Travail à faire
1. Modifiez le passage de la critique du film « Libre » qui commence par « Cédric Herrou – » et se termine par « ouvrir le débat ? », en y remplaçant « téléphone portable » par « smartphone ».
2. D'après la critique du film « Libre », les affirmations suivantes sont-elles exactes ? Répondez par oui ou par non pour chacune, en citant les mots du texte qui le montrent.
(a) Cédric Herrou se considère comme un héros.
(b) Le film dure 100 minutes.
(c) Les scènes tournées avec une caméra cachée montrent avant tout la colère.

Extrait présenté
Un documentaire a pour but, généralement, d’éduquer et d’informer les spectateurs sur une certaine question. Alors, quel est l’essentiel de ce documentaire ? L’incapacité de l’Etat concernant la politique des réfugiés ? L’injustice des lois face aux actions humanitaires de Cédric ? Peut-être. Mais c’est plus que ça. Les scènes secrètement tournées avec une caméra cachée, dans les nombreuses situations délicates, montrent avant tout une chose : la confusion. La confusion des deux côtés. D’un côté, la confusion des personnes autour de Cédric qui doivent d’abord prendre conscience de leurs propres droits et obligations et de l’autre, la confusion des fonctionnaires qui semblent dépassés par les ordres venus de plus haut.
Le film « Libre » n’est pas un film qui condamne. Michel Toesca essaie aussi de montrer l’ambiance positive pendant cette période incertaine pour tout le monde. Cet optimisme se reflète dans le calme incroyable, les rires pétulants, les plaisanteries détendues et la bonne portion d’humour émanant des réfugiés et des bénévoles. Mais avant tout, on ressent la cohésion et de la confiance mutuelle. C’est ce qui rend le film si émotionnel et accessible à quiconque se laissant emmener dans la vallée de La Roya, pendant 100 minutes, pour connaître l’histoire de Cédric et de ses compagnons d’infortune.
Cédric Herrou – est-il alors le héros de l’histoire ? Une chose est certaine : il ne se considère pas comme un héros, il ne veut pas être appelé ainsi, mais se perçoit plutôt comme un être humain ayant rempli ses devoirs dans la société. Le héros du film, n’est-il pas plutôt le réalisateur Michel Toesca qui sait utiliser habilement les techniques variées de la cinématographie ? Des éléments documentaires, des prises de vues fabuleuses de nature, ainsi que des vidéos floues, faites avec un téléphone portable, montrent différents aspects des épreuves surmontées pendant ces trois années passées à La Roya.
« Libre », un documentaire qui a vraiment le potentiel d’ouvrir les yeux de la société en faveur de plus de fraternité, s’il était vu par un grand nombre. Mais qui sait ? Peut-être que le film a-t-il juste commencé à ouvrir le débat ?
LIBRE, France 2018 – Réalisation : Michel Toesca. Scénario : Michel Toesca. Image : Michel Toesca. Avec : Cédric Herrou. 100 Min.

Matériel fourni

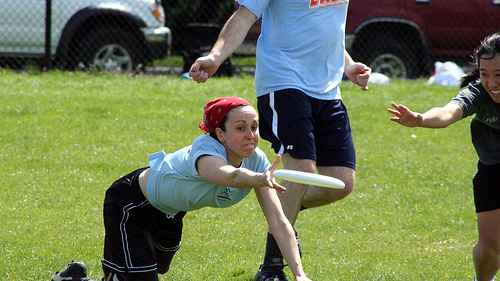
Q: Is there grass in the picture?
A: Yes, there is grass.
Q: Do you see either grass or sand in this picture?
A: Yes, there is grass.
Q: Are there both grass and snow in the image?
A: No, there is grass but no snow.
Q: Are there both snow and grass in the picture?
A: No, there is grass but no snow.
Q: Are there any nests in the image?
A: No, there are no nests.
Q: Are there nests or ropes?
A: No, there are no nests or ropes.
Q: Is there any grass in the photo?
A: Yes, there is grass.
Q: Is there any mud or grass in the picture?
A: Yes, there is grass.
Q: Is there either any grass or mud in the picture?
A: Yes, there is grass.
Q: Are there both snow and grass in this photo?
A: No, there is grass but no snow.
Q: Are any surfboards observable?
A: No, there are no surfboards.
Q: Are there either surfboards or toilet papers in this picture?
A: No, there are no surfboards or toilet papers.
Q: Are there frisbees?
A: Yes, there is a frisbee.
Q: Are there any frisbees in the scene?
A: Yes, there is a frisbee.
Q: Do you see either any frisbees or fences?
A: Yes, there is a frisbee.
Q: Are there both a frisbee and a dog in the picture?
A: No, there is a frisbee but no dogs.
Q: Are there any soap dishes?
A: No, there are no soap dishes.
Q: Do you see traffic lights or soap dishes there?
A: No, there are no soap dishes or traffic lights.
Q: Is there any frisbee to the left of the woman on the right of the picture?
A: Yes, there is a frisbee to the left of the woman.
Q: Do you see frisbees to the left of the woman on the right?
A: Yes, there is a frisbee to the left of the woman.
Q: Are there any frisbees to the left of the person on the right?
A: Yes, there is a frisbee to the left of the woman.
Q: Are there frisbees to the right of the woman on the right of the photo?
A: No, the frisbee is to the left of the woman.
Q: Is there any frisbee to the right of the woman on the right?
A: No, the frisbee is to the left of the woman.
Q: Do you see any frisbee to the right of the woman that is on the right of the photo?
A: No, the frisbee is to the left of the woman.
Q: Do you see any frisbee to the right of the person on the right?
A: No, the frisbee is to the left of the woman.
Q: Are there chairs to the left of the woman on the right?
A: No, there is a frisbee to the left of the woman.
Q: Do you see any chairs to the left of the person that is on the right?
A: No, there is a frisbee to the left of the woman.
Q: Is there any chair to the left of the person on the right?
A: No, there is a frisbee to the left of the woman.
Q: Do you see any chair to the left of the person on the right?
A: No, there is a frisbee to the left of the woman.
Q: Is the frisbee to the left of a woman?
A: Yes, the frisbee is to the left of a woman.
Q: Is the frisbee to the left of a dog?
A: No, the frisbee is to the left of a woman.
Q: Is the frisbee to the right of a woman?
A: No, the frisbee is to the left of a woman.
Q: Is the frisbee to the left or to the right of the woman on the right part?
A: The frisbee is to the left of the woman.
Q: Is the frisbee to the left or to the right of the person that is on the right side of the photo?
A: The frisbee is to the left of the woman.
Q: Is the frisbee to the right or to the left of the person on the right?
A: The frisbee is to the left of the woman.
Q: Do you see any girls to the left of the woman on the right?
A: Yes, there is a girl to the left of the woman.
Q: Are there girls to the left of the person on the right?
A: Yes, there is a girl to the left of the woman.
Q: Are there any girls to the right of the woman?
A: No, the girl is to the left of the woman.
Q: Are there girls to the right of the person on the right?
A: No, the girl is to the left of the woman.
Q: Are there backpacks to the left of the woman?
A: No, there is a girl to the left of the woman.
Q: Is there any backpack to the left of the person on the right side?
A: No, there is a girl to the left of the woman.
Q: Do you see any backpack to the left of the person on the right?
A: No, there is a girl to the left of the woman.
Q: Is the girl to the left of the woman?
A: Yes, the girl is to the left of the woman.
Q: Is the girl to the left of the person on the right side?
A: Yes, the girl is to the left of the woman.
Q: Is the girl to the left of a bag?
A: No, the girl is to the left of the woman.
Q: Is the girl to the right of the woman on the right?
A: No, the girl is to the left of the woman.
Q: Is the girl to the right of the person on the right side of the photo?
A: No, the girl is to the left of the woman.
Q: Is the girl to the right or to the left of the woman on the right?
A: The girl is to the left of the woman.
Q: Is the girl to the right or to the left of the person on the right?
A: The girl is to the left of the woman.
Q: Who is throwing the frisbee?
A: The girl is throwing the frisbee.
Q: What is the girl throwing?
A: The girl is throwing the frisbee.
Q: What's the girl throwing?
A: The girl is throwing the frisbee.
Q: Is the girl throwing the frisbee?
A: Yes, the girl is throwing the frisbee.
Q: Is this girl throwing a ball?
A: No, the girl is throwing the frisbee.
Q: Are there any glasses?
A: No, there are no glasses.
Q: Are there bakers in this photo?
A: No, there are no bakers.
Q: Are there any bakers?
A: No, there are no bakers.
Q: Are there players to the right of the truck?
A: Yes, there is a player to the right of the truck.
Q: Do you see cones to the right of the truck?
A: No, there is a player to the right of the truck.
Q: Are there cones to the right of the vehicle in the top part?
A: No, there is a player to the right of the truck.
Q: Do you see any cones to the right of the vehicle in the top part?
A: No, there is a player to the right of the truck.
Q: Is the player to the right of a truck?
A: Yes, the player is to the right of a truck.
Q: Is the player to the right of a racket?
A: No, the player is to the right of a truck.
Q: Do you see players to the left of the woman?
A: Yes, there is a player to the left of the woman.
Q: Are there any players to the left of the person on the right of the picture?
A: Yes, there is a player to the left of the woman.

Corrigé
1.
Cédric Herrou – est-il alors le héros de l’histoire ? Une chose est certaine : il ne se considère pas comme un héros, il ne veut pas être appelé ainsi, mais se perçoit plutôt comme un être humain ayant rempli ses devoirs dans la société. Le héros du film, n’est-il pas plutôt le réalisateur Michel Toesca qui sait utiliser habilement les techniques variées de la cinématographie ? Des éléments documentaires, des prises de vues fabuleuses de nature, ainsi que des vidéos floues, faites avec un smartphone, montrent différents aspects des épreuves surmontées pendant ces trois années passées à La Roya.
« Libre », un documentaire qui a vraiment le potentiel d’ouvrir les yeux de la société en faveur de plus de fraternité, s’il était vu par un grand nombre. Mais qui sait ? Peut-être que le film a-t-il juste commencé à ouvrir le débat ?

2.
(a) Non : « il ne se considère pas comme un héros ».
(b) Oui : « pendant 100 minutes ».
(c) Non : « montrent avant tout une chose : la confusion ».